# TASK GOAL
Exactly reproduce the lines from the line that has "hide behind paper" down to the last line of the entries, inclusive.

# LISTED RECORDS
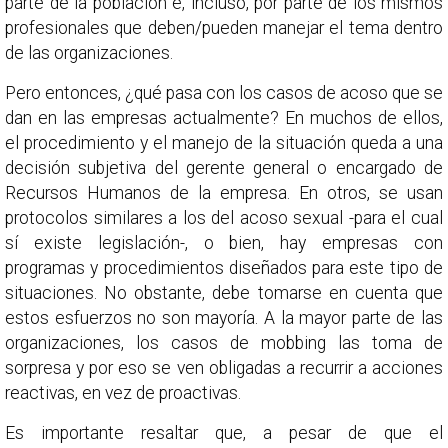
parte de la población e, incluso, por parte de los mismos
profesionales que deben/pueden manejar el tema dentro
de las organizaciones.
Pero entonces, ¿qué pasa con los casos de acoso que se
dan en las empresas actualmente? En muchos de ellos,
el procedimiento y el manejo de la situación queda a una
decisión subjetiva del gerente general o encargado de
Recursos Humanos de la empresa. En otros, se usan
protocolos similares a los del acoso sexual -para el cual
sí existe legislación-, o bien, hay empresas con
programas y procedimientos diseñados para este tipo de
situaciones. No obstante, debe tomarse en cuenta que
estos esfuerzos no son mayoría. A la mayor parte de las
organizaciones, los casos de mobbing las toma de
sorpresa y por eso se ven obligadas a recurrir a acciones
reactivas, en vez de proactivas.
Es importante resaltar que, a pesar de que el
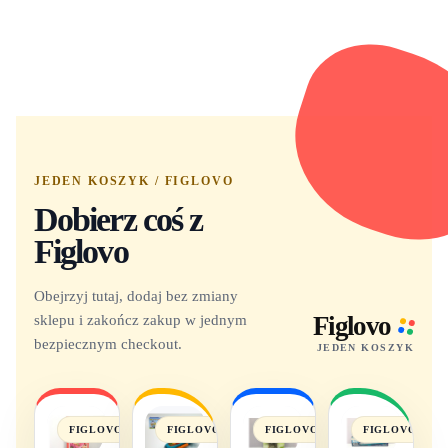
JEDEN KOSZYK / FIGLOVO
Dobierz coś z
Figlovo
Obejrzyj tutaj, dodaj bez zmiany
sklepu i zakończ zakup w jednym
Figlovo
bezpiecznym checkout.
JEDEN KOSZYK
FIGLOVO
FIGLOVO
FIGLOVO
FIGLOVO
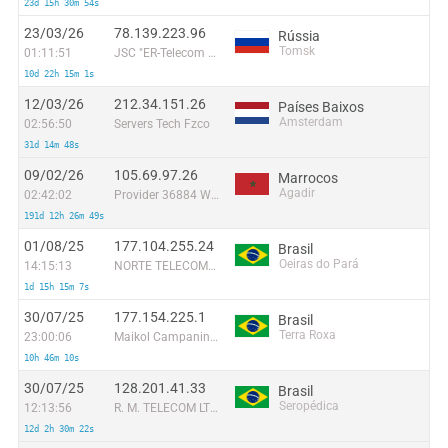
23d 15h 30m 54s
23/03/26
78.139.223.96
Rússia
Tomsk
01:11:51
JSC "ER-Telecom Holding" Tomsk Branch
10d 22h 15m 1s
12/03/26
212.34.151.26
Países Baixos
Amsterdam
02:56:50
Servers Tech Fzco
31d 14m 48s
09/02/26
105.69.97.26
Marrocos
Agadir
02:42:02
Provider 36884 Wana Corporate
191d 12h 26m 49s
01/08/25
177.104.255.24
Brasil
Oeiras do Pará
14:15:13
NORTE TELECOMUNICAÇÕES SERVIÇOS DE INTERNET LTDA
1d 15h 15m 7s
30/07/25
177.154.225.1
Brasil
Terra Roxa
23:00:06
Maikol Campanini Informatica Me
10h 46m 10s
30/07/25
128.201.41.33
Brasil
Seropédica
12:13:56
R. M. TELECOM LTDA ME
12d 2h 30m 22s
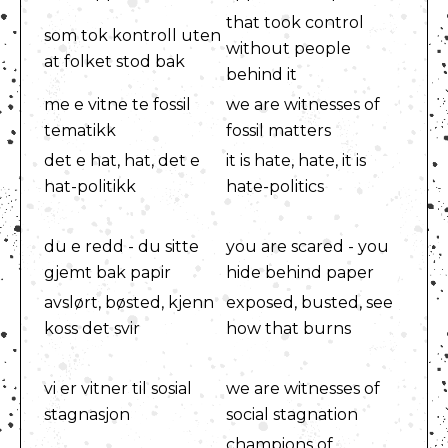
that took control
som tok kontroll uten
without people
at folket stod bak
behind it
me e vitne te fossil
we are witnesses of
tematikk
fossil matters
det e hat, hat, det e
it is hate, hate, it is
hat-politikk
hate-politics
du e redd - du sitte
you are scared - you
gjemt bak papir
hide behind paper
avslørt, bøsted, kjenn
exposed, busted, see
koss det svir
how that burns
vi er vitner til sosial
we are witnesses of
stagnasjon
social stagnation
champions of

# FINISHED EXERCISE
hide behind paper
avslørt, bøsted, kjenn
exposed, busted, see
koss det svir
how that burns
vi er vitner til sosial
we are witnesses of
stagnasjon
social stagnation
champions of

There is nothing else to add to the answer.